76-77 Publisher Name 260 $b First two alphanumeric characters or spaces are used. If there are fewer than two alphanumeric characters or spaces, or if there is no source field, these bytes are assigned spaces.

Diacritics and non-alphanumeric characters (other than spaces) are automatically removed from this element before further processing.
78 Type of '_' Leader If there is a '_' tagged leader in the record, this value is taken from the 10th absolute byte of the leader. If there is no '_' tagged leader but there is an 008 field that has leader information, this value is taken from the 50th absolute byte of the 008 field.
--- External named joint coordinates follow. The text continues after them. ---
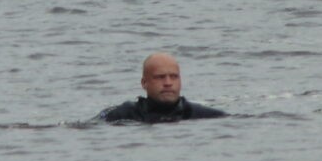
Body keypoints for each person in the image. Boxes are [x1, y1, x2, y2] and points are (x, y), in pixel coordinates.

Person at [96, 52, 226, 123]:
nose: (168, 83)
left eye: (174, 77)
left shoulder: (203, 115)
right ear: (144, 83)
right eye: (160, 77)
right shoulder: (123, 114)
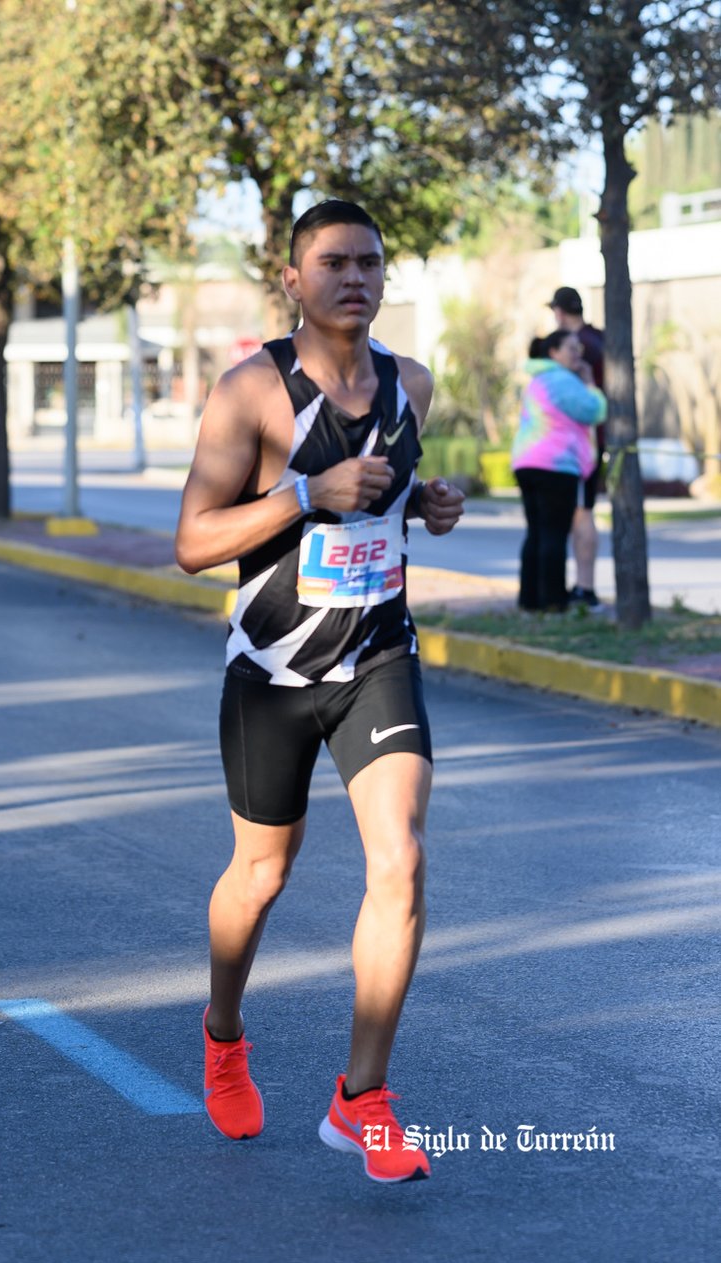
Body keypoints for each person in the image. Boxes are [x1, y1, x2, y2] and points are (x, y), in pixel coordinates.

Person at [175, 199, 465, 1184]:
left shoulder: (410, 383)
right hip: (269, 673)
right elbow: (191, 544)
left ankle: (362, 1098)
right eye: (332, 262)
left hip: (378, 655)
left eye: (371, 263)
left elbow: (391, 504)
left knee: (403, 861)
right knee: (259, 877)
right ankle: (222, 1032)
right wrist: (306, 492)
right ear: (292, 280)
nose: (355, 277)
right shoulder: (252, 391)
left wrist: (430, 507)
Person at [511, 328, 607, 612]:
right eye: (571, 348)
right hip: (555, 466)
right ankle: (553, 600)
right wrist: (590, 385)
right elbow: (594, 411)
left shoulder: (537, 381)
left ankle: (529, 599)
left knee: (536, 532)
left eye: (579, 348)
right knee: (554, 532)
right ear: (553, 352)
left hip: (526, 462)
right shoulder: (563, 381)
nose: (578, 353)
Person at [548, 286, 606, 610]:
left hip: (585, 443)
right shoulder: (598, 338)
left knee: (583, 513)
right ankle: (582, 585)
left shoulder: (581, 345)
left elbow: (586, 396)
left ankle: (586, 587)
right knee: (579, 512)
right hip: (583, 440)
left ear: (559, 312)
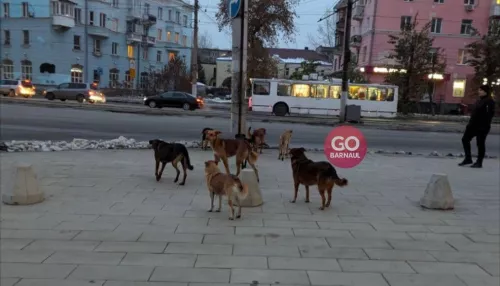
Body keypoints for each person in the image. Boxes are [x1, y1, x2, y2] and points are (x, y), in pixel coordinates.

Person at [459, 85, 496, 168]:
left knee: (480, 144)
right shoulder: (479, 100)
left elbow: (488, 115)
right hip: (473, 126)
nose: (479, 91)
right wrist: (470, 124)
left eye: (481, 90)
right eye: (479, 90)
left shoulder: (489, 101)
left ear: (485, 91)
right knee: (465, 139)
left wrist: (484, 126)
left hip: (482, 127)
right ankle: (468, 158)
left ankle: (479, 162)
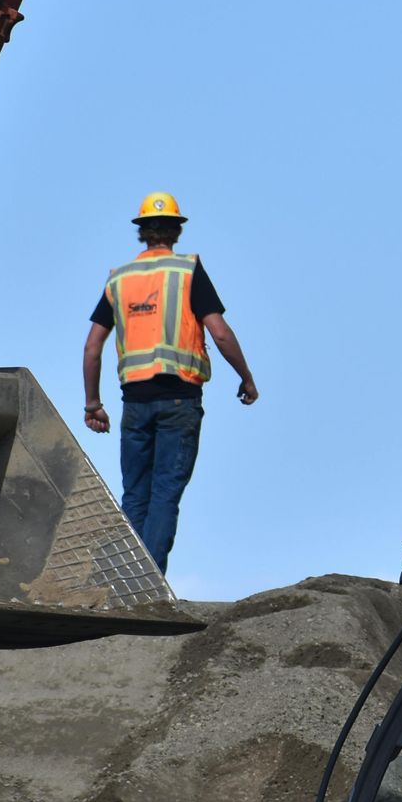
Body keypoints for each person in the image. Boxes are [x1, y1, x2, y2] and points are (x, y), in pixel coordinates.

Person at [82, 192, 257, 572]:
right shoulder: (187, 271)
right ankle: (150, 583)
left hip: (134, 402)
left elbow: (92, 347)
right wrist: (246, 378)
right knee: (164, 494)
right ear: (176, 231)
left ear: (141, 233)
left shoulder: (120, 279)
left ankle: (126, 583)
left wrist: (92, 403)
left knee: (135, 496)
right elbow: (221, 334)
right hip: (179, 400)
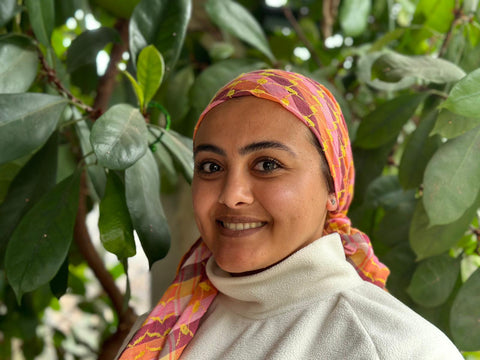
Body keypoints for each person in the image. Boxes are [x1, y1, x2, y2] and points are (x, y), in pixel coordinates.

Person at [117, 70, 463, 359]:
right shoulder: (163, 327)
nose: (231, 195)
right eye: (211, 166)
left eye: (267, 164)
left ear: (333, 188)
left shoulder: (393, 348)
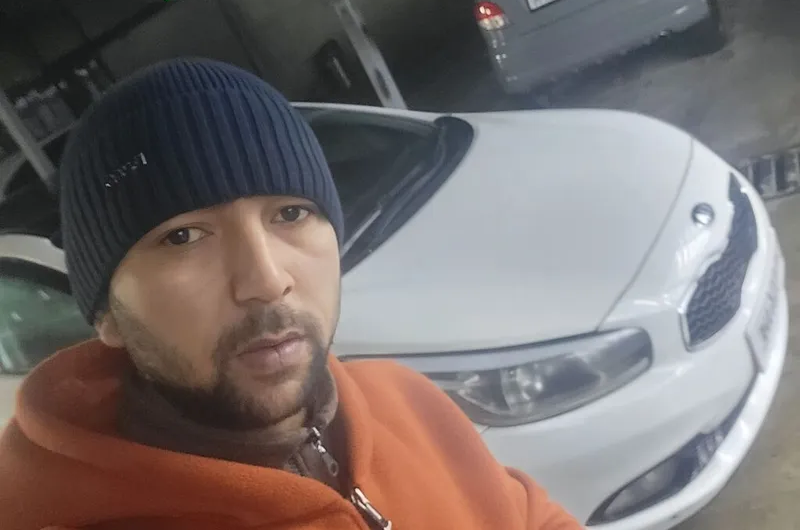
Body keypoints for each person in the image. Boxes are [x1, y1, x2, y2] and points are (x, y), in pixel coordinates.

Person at [0, 59, 583, 530]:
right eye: (183, 237)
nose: (266, 279)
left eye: (290, 213)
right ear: (108, 314)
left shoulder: (406, 402)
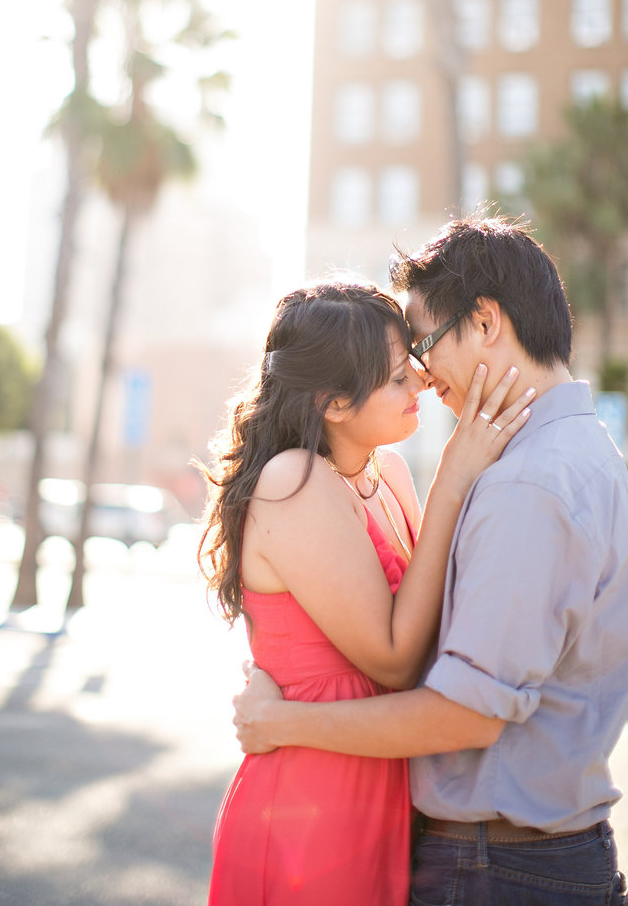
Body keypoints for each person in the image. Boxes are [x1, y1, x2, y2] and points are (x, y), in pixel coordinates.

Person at [233, 216, 628, 906]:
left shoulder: (528, 483)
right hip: (479, 850)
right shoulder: (576, 451)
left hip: (497, 869)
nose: (423, 377)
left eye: (422, 346)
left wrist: (283, 721)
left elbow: (465, 711)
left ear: (485, 321)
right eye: (402, 368)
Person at [197, 279, 534, 905]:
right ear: (334, 403)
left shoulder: (391, 475)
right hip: (309, 805)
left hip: (380, 785)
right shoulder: (291, 480)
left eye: (412, 363)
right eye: (396, 376)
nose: (421, 383)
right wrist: (456, 475)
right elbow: (394, 656)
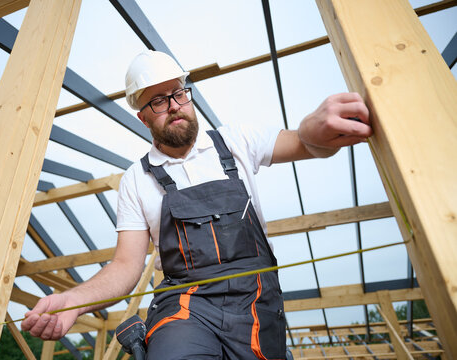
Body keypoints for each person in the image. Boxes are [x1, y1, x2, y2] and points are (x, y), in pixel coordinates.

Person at [21, 50, 372, 359]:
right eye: (158, 101)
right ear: (143, 118)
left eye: (178, 93)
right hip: (187, 306)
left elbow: (304, 143)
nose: (173, 105)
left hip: (255, 304)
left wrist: (311, 129)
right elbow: (126, 266)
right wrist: (74, 301)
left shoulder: (236, 141)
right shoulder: (136, 180)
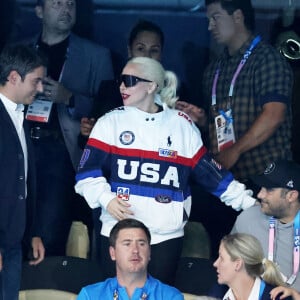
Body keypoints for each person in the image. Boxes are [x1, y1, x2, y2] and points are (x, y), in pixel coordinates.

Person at [75, 56, 256, 284]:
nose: (122, 86)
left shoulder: (181, 125)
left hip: (165, 237)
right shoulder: (109, 123)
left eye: (129, 80)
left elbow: (211, 175)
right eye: (121, 81)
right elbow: (85, 173)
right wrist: (106, 198)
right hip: (118, 232)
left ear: (152, 86)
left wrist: (250, 204)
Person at [176, 0, 294, 259]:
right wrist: (204, 120)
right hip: (226, 182)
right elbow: (224, 122)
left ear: (238, 16)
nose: (210, 26)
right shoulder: (215, 69)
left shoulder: (267, 59)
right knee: (228, 255)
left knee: (265, 256)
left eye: (216, 18)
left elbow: (274, 114)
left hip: (265, 180)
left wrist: (236, 151)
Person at [23, 0, 114, 256]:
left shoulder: (96, 55)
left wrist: (69, 97)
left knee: (50, 230)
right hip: (22, 145)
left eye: (71, 4)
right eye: (57, 3)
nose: (66, 9)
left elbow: (109, 110)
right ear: (39, 11)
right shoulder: (19, 50)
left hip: (63, 150)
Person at [0, 44, 46, 300]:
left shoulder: (20, 115)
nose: (40, 89)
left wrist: (33, 231)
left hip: (14, 240)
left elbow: (25, 181)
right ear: (14, 77)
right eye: (36, 81)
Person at [79, 19, 164, 148]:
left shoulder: (173, 92)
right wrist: (87, 132)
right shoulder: (109, 90)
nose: (147, 56)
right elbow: (85, 144)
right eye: (140, 48)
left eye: (154, 50)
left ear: (161, 54)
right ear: (129, 51)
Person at [231, 159, 300, 291]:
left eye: (269, 190)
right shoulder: (247, 219)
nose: (259, 194)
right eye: (262, 187)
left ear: (291, 196)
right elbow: (228, 266)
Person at [77, 219, 184, 300]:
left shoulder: (170, 297)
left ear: (149, 252)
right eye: (127, 244)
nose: (135, 250)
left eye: (141, 244)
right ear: (112, 253)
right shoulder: (90, 295)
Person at [214, 233, 291, 300]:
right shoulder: (216, 293)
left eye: (222, 258)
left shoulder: (278, 297)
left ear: (237, 264)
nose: (215, 264)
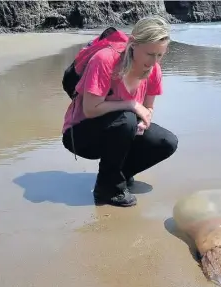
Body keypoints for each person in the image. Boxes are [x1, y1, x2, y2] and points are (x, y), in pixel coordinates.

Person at [61, 16, 178, 207]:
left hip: (121, 130)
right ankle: (107, 189)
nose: (154, 61)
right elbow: (90, 110)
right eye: (150, 54)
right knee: (126, 120)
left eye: (160, 55)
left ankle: (119, 173)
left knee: (166, 142)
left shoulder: (154, 70)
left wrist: (144, 120)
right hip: (81, 135)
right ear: (133, 43)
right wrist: (130, 104)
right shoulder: (105, 60)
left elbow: (148, 108)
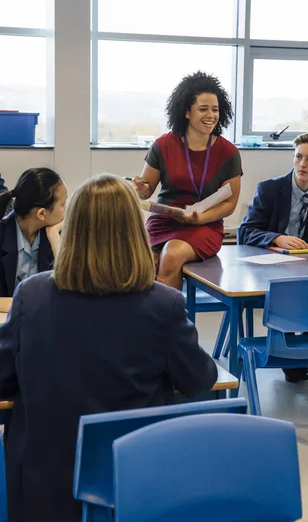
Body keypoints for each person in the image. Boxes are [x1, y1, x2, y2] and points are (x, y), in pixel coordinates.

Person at [0, 174, 217, 522]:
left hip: (45, 487)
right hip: (132, 481)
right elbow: (199, 380)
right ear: (136, 232)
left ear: (72, 227)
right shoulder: (165, 305)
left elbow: (3, 379)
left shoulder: (31, 296)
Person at [238, 132, 308, 383]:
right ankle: (292, 357)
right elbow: (245, 231)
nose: (302, 164)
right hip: (271, 266)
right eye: (298, 157)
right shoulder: (269, 188)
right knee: (289, 295)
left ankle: (303, 349)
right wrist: (277, 238)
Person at [133, 71, 242, 289]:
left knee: (171, 254)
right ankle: (142, 319)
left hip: (205, 225)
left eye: (215, 109)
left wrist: (198, 219)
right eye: (203, 109)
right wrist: (140, 188)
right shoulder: (163, 145)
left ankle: (168, 320)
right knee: (140, 259)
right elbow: (146, 191)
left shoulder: (228, 152)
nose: (210, 115)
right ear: (186, 112)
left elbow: (229, 204)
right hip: (165, 220)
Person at [0, 168, 67, 297]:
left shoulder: (59, 234)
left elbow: (71, 292)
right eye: (63, 204)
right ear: (42, 213)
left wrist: (54, 238)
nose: (67, 209)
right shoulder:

If there is no '_' tagged leader or an 008 field that has leader information, a space is assigned to this byte.
79-98 Title Part 245 $p First 20 alphanumeric characters or spaces are used. If there are fewer than 20 alphanumeric characters or spaces, these bytes are right-padded with spaces. If there is no source field, these bytes are assigned spaces.

Non-alphanumeric characters (other than spaces) are automatically removed from this element before further processing.
99-109 Title Number 245 $n First ten alphanumeric characters or spaces are used. If there are fewer than ten alphanumeric characters or spaces, these bytes are right-padded with spaces. If there is no source field, these bytes are assigned spaces.

Non-alphanumeric characters (other than spaces) are automatically removed from this element before further processing.